You have different standards than me as far as what constitutes a "successful" currency. And that's cool! For example you generally can't buy breakfast with the currencies of silver or gold or British Pounds (in America) either. All throughout history there has been different currencies for different situations and crypto is just another one on the pile. I wish salt would make a comeback myself. ;)

I use cryptocurrencies as private replacements for bank wires. If your standard is that you must be able to buy breakfast in a city with it, then I agree with you it is not a currency by that definition and probably never will be.

As for me I get paid for my professional services in crypto and turn around and sometimes pay other people for goods and services without any conversion in between. Sometimes I convert it to precious metal directly. Sometimes I convert it to a fiat currency or another crypto. Sometimes I hold. It's all good!

Thanks for the conversation and good luck with everything you're working on.


Money is the goal of the individual Cogs in the machine. Control is the goal of the machine itself, which uses money to incentivize (power) its Cogs. If you're a Big Tech company you essentially have endless free money to leverage compared to your Cogs. The machine itself doesn't care about money. That free money train is coming to an end though over the next decade. Or at least that's the reality I'm planning for. :)


The even more simpler explanation is that it's both.


I disagree, the fewer assumptions means the simplest. I'd argue it's not worth the risk for Apple to hire people to shill for them, when there are so many who do it not just for free, but do it genuinely. Imagine if Apple hires shills, then they spill their guts to the NYTimes, that overall makes Apple look far worse.


We're both making the same number of assumptions. The difference is that yours is in the negative and mine is in the positive. Your example about the risk of someone leaking to the press shows we simply live in completely different realities, thus argument is impossible. Which is fine! In my reality people are leaking to the press all the time about such things and simply being ignored by most who don't want to confront how dark corporate and government PR and marketing has become.


> We're both making the same number of assumptions

Assuming BOTH Apple has surrogates AND rabid fans is one more assumption than just there being rabid fans.
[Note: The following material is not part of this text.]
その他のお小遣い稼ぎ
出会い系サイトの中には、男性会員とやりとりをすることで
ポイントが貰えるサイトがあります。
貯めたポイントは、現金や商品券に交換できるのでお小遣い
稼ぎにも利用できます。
Again, you're assuming they don't have surrogates. This is still an assumption. The miscommunication here is that you think I'm a conspiracy theorist or something, and I think you're naive. But so what? Sure, maybe I'm seeing phantoms where they don't exist. We've clearly had different life experiences though. To me the basic calculus of a multi-trillion dollar company perhaps throwing out a few million bucks a year to pay "surrogates" to influence opinion on popular online forums is not the claim that carries the burden of proof. I'd be absolutely shocked if they weren't doing this. But again, there's no way we can even argue if you think the burden of proof goes in the opposite direction. But at least understand that neither of our claims are "simpler" than the other. My original comment saying "more simpler" was a bit of sarcasm in case that didn't come through.
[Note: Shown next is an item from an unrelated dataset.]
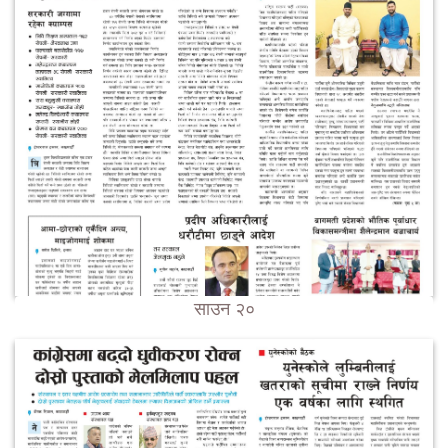
साउन २०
> you're assuming they don't have surrogates

That's the null hypothesis.


Yup. My hypothesis is unambiguously verifiable, and I've verified it to my own satisfaction through my personal experiences. Your hypothesis is not unambiguously verifiable, only statistically so (whatever that means). At least it's falsifiable, but there's a deep challenge there because falsification would unveil aspects of our society that most people don't want to know about.